The city’s latest reveal on $8 million in new potential loans comes as Salt Lake County has more than 18,000 apartments either under construction or in the works, with even more being approved for building permits. Yet with rental vacancies across Salt Lake County at all-time lows and housing prices climbing to record heights, a significant gap persists in dwellings affordable to those making moderate incomes, a trend made worse by a pandemic-induced surge in homebuying.

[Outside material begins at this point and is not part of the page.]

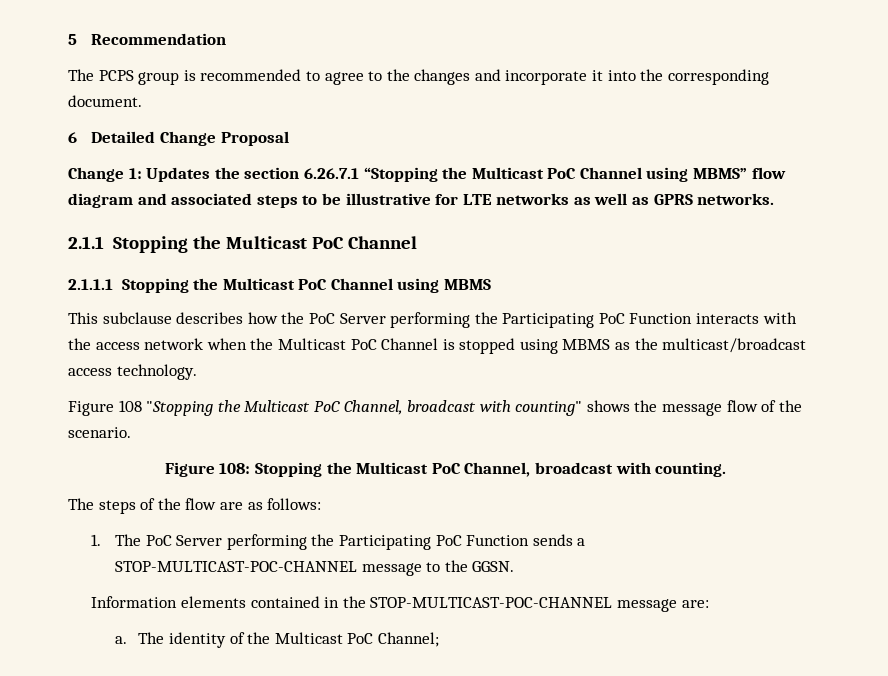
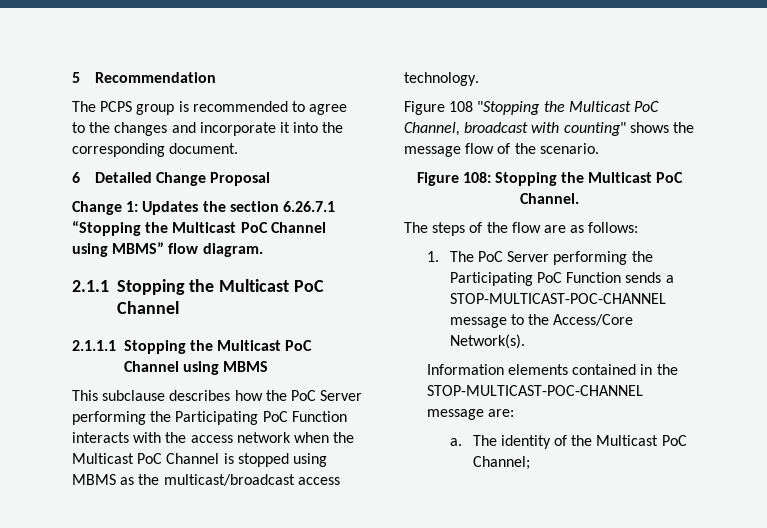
[68,193,775,208] diagram and associated steps to be illustrative for LTE networks as well as GPRS networks. -> [202,243,263,257] diagram.
[464,462,727,477] Channel, broadcast with counting. -> [520,193,579,204] Channel.
[472,561,515,572] GGSN. -> [553,314,634,326] [449,334,525,349] Access/Core Network(s).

“Housing is still in very high demand in Salt Lake City,” Mendenhall said Tuesday in announcing the new cash. “As we watch the skyline grow and change before our eyes with development, this is our very tangible intersection with private investment, to get more affordability where there wouldn’t be any.
“This is not our first show of that commitment,” the mayor added, “and it certainly won’t be our last.”
Mendenhall, council member Ana Valdemoros and RDA Chief Operating Officer Danny Walz announced the notice of financing while standing in front of the Mya, one of two adjacent and newly opened housing projects in a transit-oriented development called The Exchange on 400 South.
They cited the Mya at 447 S. Blair St. and nearby Avia as examples of the city taking a stake with the private sector in encouraging a wider variety of homes, including the Mya’s micro-dwellings of 400 square feet. Adjacent to TRAX, many of the project’s 136 units are available to those earning 40% or 80% of the region’s prevailing wages, thanks to government subsidies and tax credits, including a $3 million city loan to the project’s developers.
Valdemoros said the RDA alone had pumped $70 million into backing more than 400 units of affordable housing over the past decade and nearly 108 units this year alone through loans, tax breaks and buying and selling developable land, giving it “a long track record of trying to be part of the solution in our housing situation.”
In this round of funding, the city will favor loan applications for sustainable construction. Some $2.7 million of the latest $8 million RDA loan pool is being set aside to entice housing developments proposed in what officials deem higher-opportunity neighborhoods, mostly on the east side.
The city has seen limited success in the past in drawing affordable housing development to its more affluent eastern neighborhoods, where land is also more expensive.
The mayor called RDA financing for developers “a big piece” of her administration’s housing strategy, one that includes new approaches to zoning and density, encouraging adaptive use of existing buildings, steering housing closer to mass transit, and creating a more equitable spread of housing types to serve residents at various stages of life.